This course mainly focuses on source encoding and channel coding, which are two main subjects of the information theory. The source encoding can lead to data compression, whereas the channel coding can realize reliable data transmission. First, the basis of the probability theory is reviewed, and measures of the amount of information such as the entropy and the mutual information are defined. Then, two important relations are introduced; one is the relation between the limit of the data compression and the entropy, while the other is the relation between the limit of transmission speed of reliable data transmission and the maximum value of the mutual information. Some concrete methods of the channel coding and the fundamental encryption theory are also discussed in this course.

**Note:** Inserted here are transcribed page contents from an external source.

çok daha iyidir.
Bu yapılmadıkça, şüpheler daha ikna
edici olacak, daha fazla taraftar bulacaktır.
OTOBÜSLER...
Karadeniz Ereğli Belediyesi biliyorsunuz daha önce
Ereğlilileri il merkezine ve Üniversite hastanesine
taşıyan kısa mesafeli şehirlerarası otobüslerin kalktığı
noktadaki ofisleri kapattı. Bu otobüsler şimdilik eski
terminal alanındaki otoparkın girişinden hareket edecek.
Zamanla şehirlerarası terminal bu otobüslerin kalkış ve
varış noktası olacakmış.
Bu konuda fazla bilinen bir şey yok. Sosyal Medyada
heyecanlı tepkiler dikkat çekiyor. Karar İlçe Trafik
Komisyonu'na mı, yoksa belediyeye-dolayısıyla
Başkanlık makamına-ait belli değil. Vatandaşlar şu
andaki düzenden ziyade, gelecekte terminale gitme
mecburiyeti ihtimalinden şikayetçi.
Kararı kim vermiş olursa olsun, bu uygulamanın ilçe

At the end of this course, students will be able to:
1) regard information and channels as abstract mathematical models,
2) explain the relation between the limit of data compression and the entropy,
3) explain the relation between the limit of transmission speed of reliable data transmission and the maximum value of the mutual information,
4) explain basic methods of the source encoding, channel coding, and encryption.
Source encoding, channel coding, entropy, source coding theorem, channel coding theorem, encryption
✔ Specialist skills | Intercultural skills | Communication skills | Critical thinking skills | Practical and/or problem-solving skills |
Students are provided with exercise problems about items explained in each class.

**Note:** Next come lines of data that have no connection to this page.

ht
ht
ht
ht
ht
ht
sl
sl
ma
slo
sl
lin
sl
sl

Course schedule | Required learning | |
---|---|---|
Class 1 | Introduction: source encoding and channel coding | Understand the course objectives. |
Class 2 | Representation of information and basis of the probability theory | Review the basis of the probability theory. |
Class 3 | Entropy, mutual information, divergence | Understand concepts you learn in the class. |
Class 4 | Model of information sources and entropy rate: stationary information source, Markov information source, entropy rate | Understand concepts you learn in the class. |
Class 5 | Kraft's inequality, source coding theorem (converse part) | Understand the converse part of the source coding theorem. |
Class 6 | The limit of average code length, Huffman coding | Understand the limit of averate code length and Huffman coding. |
Class 7 | Source coding theorem (direct part) | Understand the direct part of the source coding theorem. |
Class 8 | The midterm examination and the review of the first half | Review the first half of this course. |
Class 9 | Model of channels | Understand model of channels. |
Class 10 | Channel capacity | Explain channel capacity. |
Class 11 | Channel coding theorem | Understand the direct part of the channel coding theorem. |
Class 12 | Error correcting code: Humming code | Understand error correcting code and the mechanism of Humming code |
Class 13 | Encryption theory: basics adn symmetric key encryption | Understand the model of encryption. |
Class 14 | Encryption theory: public-key encryption, summarization of this course | Understand the model of public-key encryption. |
To enhance effective learning, students are encouraged to spend approximately 100 minutes preparing for class and another 100 minutes reviewing class content afterwards (including assignments) for each class.
They should do so by referring to textbooks and other course material.
All materials used in class can be found on OCW-i, or provided during class.
Tomohiko Uematsu, An Illustrated Guide to Viewpoint of Information Theory, Ormsha, 2010 (Japanese)
Kohichi Sakaniwa, Kenta Kasai, Introduction to Communication Theory, CORONA PUBLISHING CO., LTD, 2014 (Japanese)
Student achievements are assessed based on the midterm exam (50%) and the final exam (50%).
Note that when the online lecture is held, the above exams can be replaced by reports, and the course schedule will be changed accordingly.